- CHECK YOUR UNDERSTANDING
a – In the text on Milton, Wisconsin, rewrite the passage starting at "There were 1,061" and ending at "were 108.8 males.", changing "households" to "homes" everywhere it occurs.
b – Answer these questions from the text on Milton, Wisconsin:
(i) For whom was the town named?
(ii) What is the town's total area?
(iii) What was the median age at the 2000 census?

- EXCERPTED TEXT
++++
Milton is a town in Rock County, Wisconsin, United States. The population was 3,100 at the 2020 census. The City of Milton is within the town, although it is politically independent. The unincorporated communities of Charlie Bluff, Coopers Shores, Mallwood, and Maple Beach are located in the town. The unincorporated communities of Koshkonong and Newville are also partially in the town.

==History==
The town of Milton was named for John Milton, an English poet.

==Geography==
According to the United States Census Bureau, the town has a total area of 33.0 square miles (85.5 km^{2}), of which 31.3 square miles (81.2 km^{2}) is land and 1.6 square miles (4.3 km^{2}) (5.00%) is water.

==Demographics==
At the 2000 census, there were 2,844 people, 1,061 households and 812 families residing in the town. The population density was 90.7 people per square mile (35.0/km^{2}). There were 1,277 housing units at an average density of 40.7 per square mile (15.7/km^{2}). The racial makeup of the town was 98.07% White, 0.18% Black or African American, 0.18% Native American, 0.32% Asian, 0.42% from other races, and 0.84% from two or more races. 1.16% of the population were Hispanic or Latino of any race.

There were 1,061 households, of which 33.8% had children under the age of 18 living with them, 65.8% were married couples living together, 6.3% had a female householder with no husband present, and 23.4% were non-families. 17.7% of all households were made up of individuals, and 6.9% had someone living alone who was 65 years of age or older. The average household size was 2.67 and the average family size was 3.04.

Age distribution was 26.3% under the age of 18, 7.1% from 18 to 24, 29.8% from 25 to 44, 28.0% from 45 to 64, and 8.8% who were 65 years of age or older. The median age was 38 years. For every 100 females, there were 104.8 males. For every 100 females age 18 and over, there were 108.8 males.

The median household income was $60,151, and the median family income was $64,536. Males had a median income of $46,654 versus $26,742 for females. The per capita income for the town was $21,982. About 2.7% of families and 3.6% of the population were below the poverty line, including 3.3% of those under age 18 and 4.0% of those age 65 or over.
++++
- DATA RECORDS

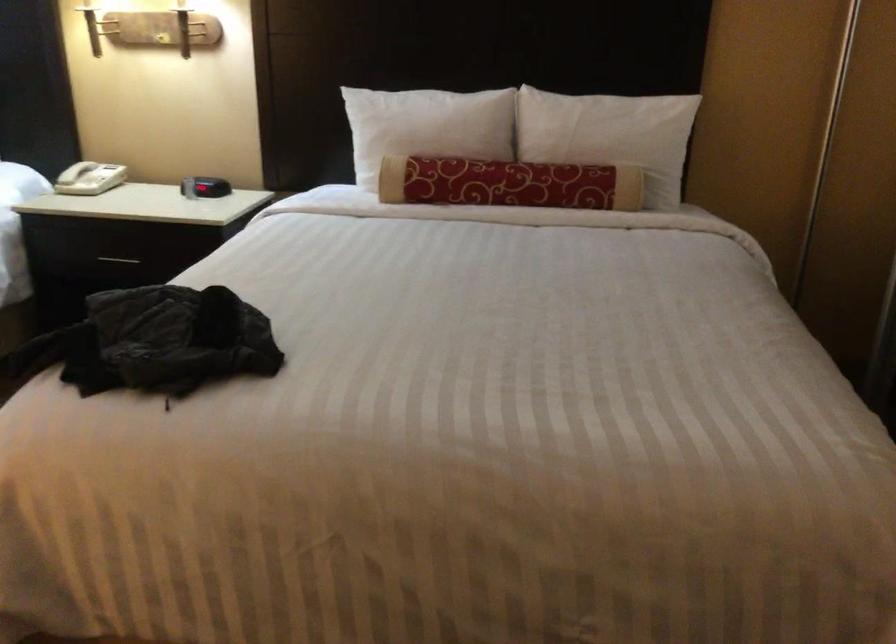
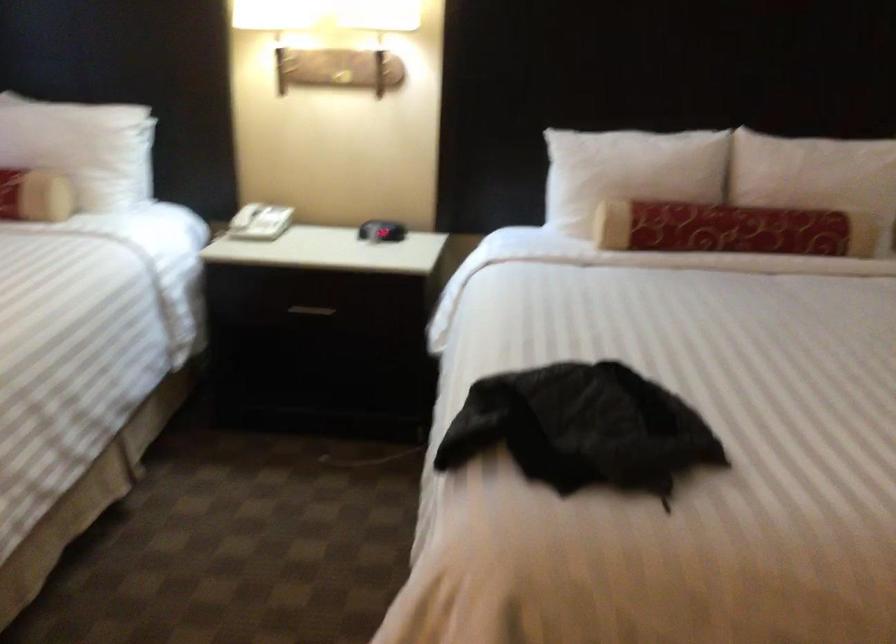
Question: Based on the continuous images, in which direction is the camera rotating? Reply with the corresponding letter.

Choices:
 (A) Left
 (B) Right
 (C) Up
 (D) Down

Answer: (C)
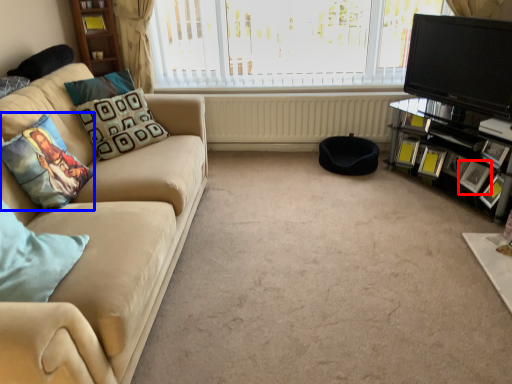
Question: Which point is further to the camera, picture frame (highlighted by a red box) or pillow (highlighted by a blue box)?

Choices:
 (A) picture frame
 (B) pillow

Answer: (A)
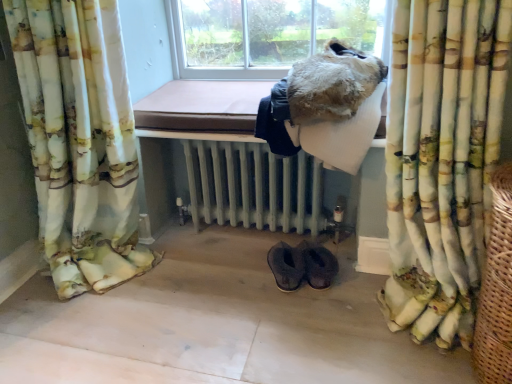
The image size is (512, 384). I want to click on free space between printed fabric curtain at right, acting as the 2th curtain starting from the left, and brown suede slippers at lower center, so click(x=327, y=302).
++++
- ACTIVITY ANSWERS
a –
There were 1,061 homes, of which 33.8% had children under the age of 18 living with them, 65.8% were married couples living together, 6.3% had a female householder with no husband present, and 23.4% were non-families. 17.7% of all homes were made up of individuals, and 6.9% had someone living alone who was 65 years of age or older. The average household size was 2.67 and the average family size was 3.04.

Age distribution was 26.3% under the age of 18, 7.1% from 18 to 24, 29.8% from 25 to 44, 28.0% from 45 to 64, and 8.8% who were 65 years of age or older. The median age was 38 years. For every 100 females, there were 104.8 males. For every 100 females age 18 and over, there were 108.8 males.

b –
(i) John Milton, an English poet
(ii) 33.0 square miles (85.5 km²)
(iii) 38 years